Statistics Colloquium : Dr. Arkaprava Roy
Duke University
Title: Factor models for multigroup data
Abstract: Many modern data sets require inference methods that can estimate the shared and individual-specific components of variability in collections of matrices that change over time. Promising methods have been developed to analyze these types of data in static cases, but very few approaches are available for dynamic settings. To address this gap, we consider novel models and inference methods for pairs of matrices in which the columns correspond to multivariate observations at different
time points. In order to characterize common and individual features, we propose a Bayesian dynamic factor modeling framework called Time Aligned Common and Individual Factor Analysis (TACIFA) that includes uncertainty in time alignment through an unknown warping function. We provide theoretical support for the proposed model, showing identifiability and posterior concentration. The structure enables efficient computation through a Hamiltonian Monte Carlo (HMC) algorithm. We show excellent
performance in simulations, and illustrate the method through application to a social synchrony experiment.

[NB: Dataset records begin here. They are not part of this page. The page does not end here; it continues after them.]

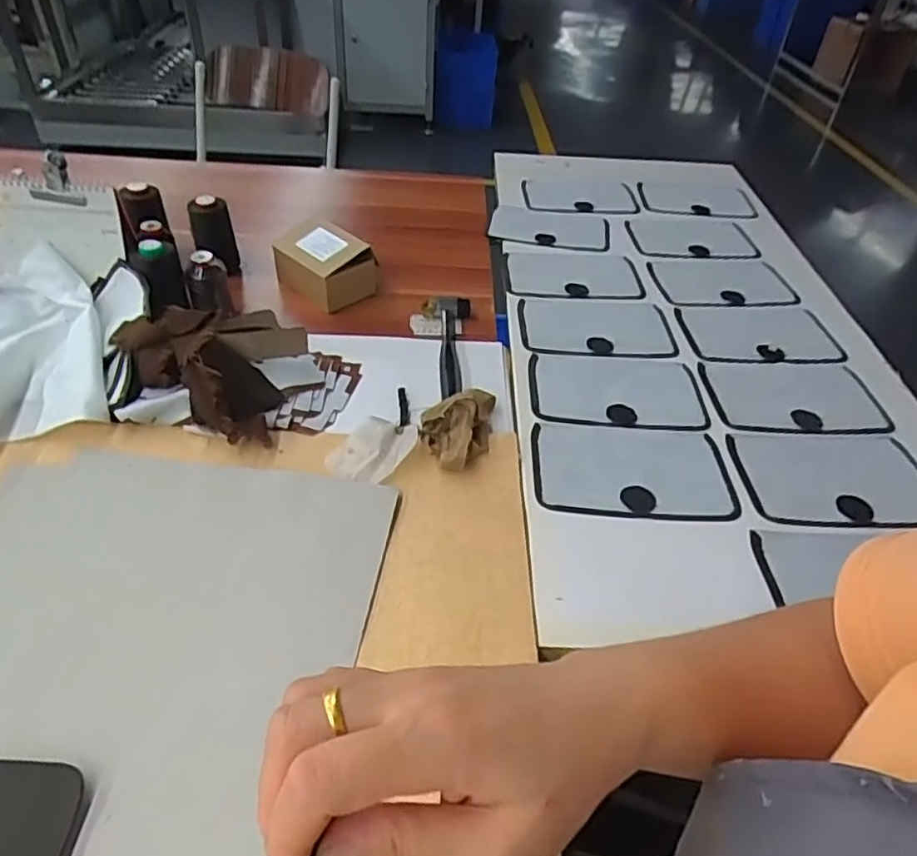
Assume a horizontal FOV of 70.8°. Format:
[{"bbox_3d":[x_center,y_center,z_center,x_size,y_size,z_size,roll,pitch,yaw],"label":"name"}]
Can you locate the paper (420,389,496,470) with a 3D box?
[{"bbox_3d":[-0.002,-0.008,0.768,0.084,0.046,0.119,6,43,2],"label":"paper"}]

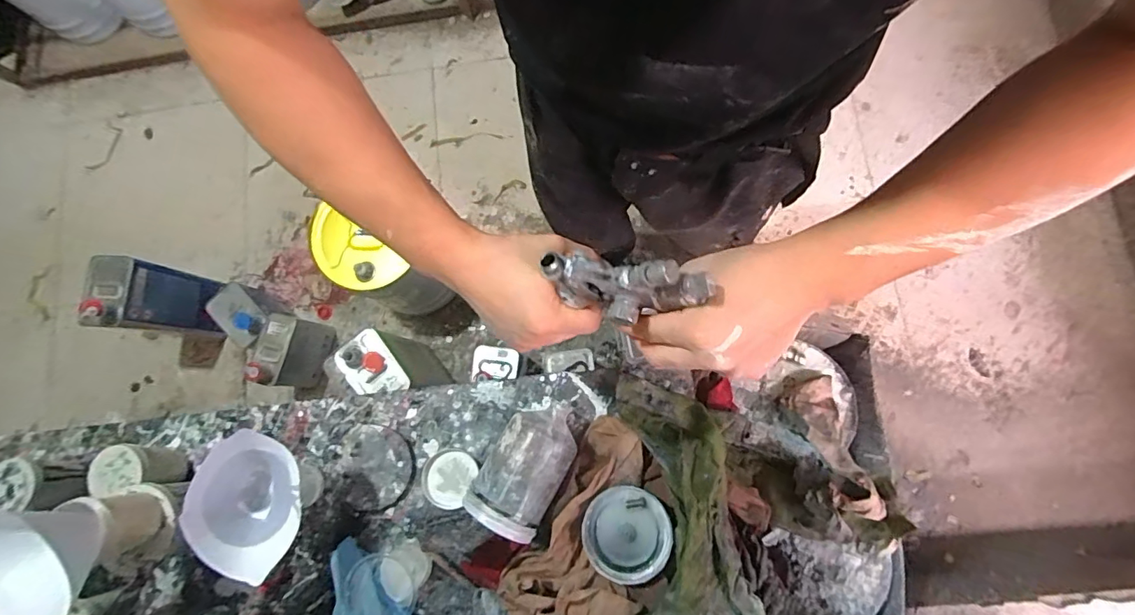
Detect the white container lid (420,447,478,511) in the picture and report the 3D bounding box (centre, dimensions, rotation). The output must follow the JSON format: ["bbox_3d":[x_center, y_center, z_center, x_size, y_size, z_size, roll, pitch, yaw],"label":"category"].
[{"bbox_3d":[-0.149,0.210,0.618,0.061,0.005,0.068,26,84,9],"label":"white container lid"}]

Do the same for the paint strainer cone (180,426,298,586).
[{"bbox_3d":[-0.330,0.207,0.529,0.094,0.078,0.139,4,79,2],"label":"paint strainer cone"}]

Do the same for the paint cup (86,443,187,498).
[{"bbox_3d":[-0.523,0.196,0.611,0.067,0.075,0.061,-1,80,5],"label":"paint cup"}]

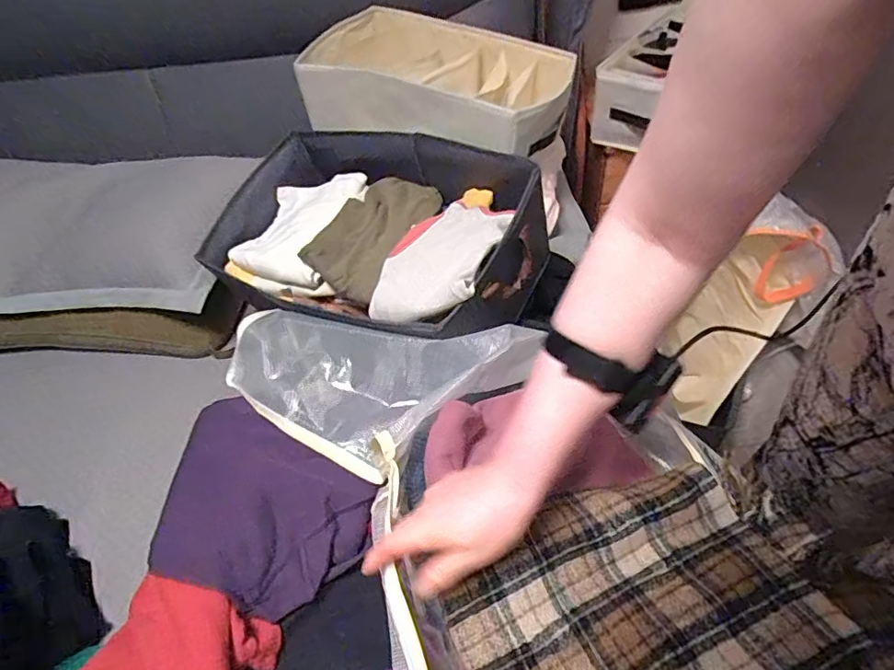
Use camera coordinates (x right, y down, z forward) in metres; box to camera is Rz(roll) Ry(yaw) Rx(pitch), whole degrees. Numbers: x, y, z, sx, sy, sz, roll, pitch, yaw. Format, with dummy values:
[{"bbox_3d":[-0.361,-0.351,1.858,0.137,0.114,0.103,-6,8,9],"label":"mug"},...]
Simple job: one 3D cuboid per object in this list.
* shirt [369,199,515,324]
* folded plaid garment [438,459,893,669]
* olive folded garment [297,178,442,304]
[{"bbox_3d":[-0.008,-0.102,0.691,0.145,0.048,0.217,15,51,20],"label":"shirt"},{"bbox_3d":[0.184,0.250,0.444,0.326,0.084,0.279,-20,48,-11],"label":"folded plaid garment"},{"bbox_3d":[-0.102,-0.157,0.804,0.137,0.058,0.233,24,54,27],"label":"olive folded garment"}]

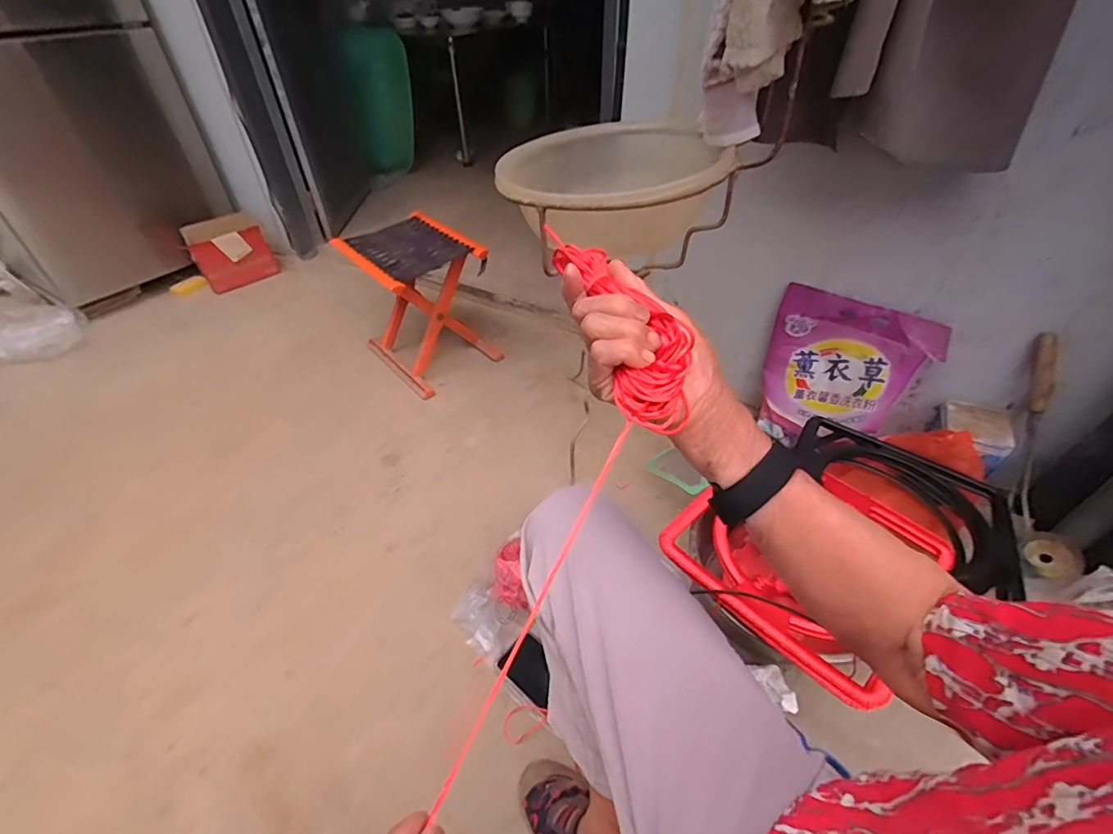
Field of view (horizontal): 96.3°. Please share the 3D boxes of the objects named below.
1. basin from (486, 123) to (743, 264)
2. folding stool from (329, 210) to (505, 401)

https://arxiv.org/abs/1904.12103
Factor analysis is routinely used for dimensionality reduction. However, a major issue is `brittleness’ in which one can obtain substantially different factors in analyzing similar datasets. Factor models have been developed for multi-study data by using additive expansions incorporating common and study-specific factors. However, allowing study-specific factors runs counter to the goal of producing a single set of factors that hold across studies. As an alternative, we propose a class of Perturbed Factor Analysis (PFA) models that assume a common factor structure across studies after perturbing the data via multiplication by a study-specific matrix. Bayesian inference algorithms can be easily modified in this case by using a matrix normal hierarchical model for the perturbation matrices. The resulting model is just as flexible as current approaches in allowing arbitrarily large differences across studies, but has substantial advantages that we illustrate in simulation studies and an application to NHANES data. We additionally show advantages of PFA in single study data analyses in which we assign each individual their own perturbation matrix, including reduced generalization error and improved identifiability.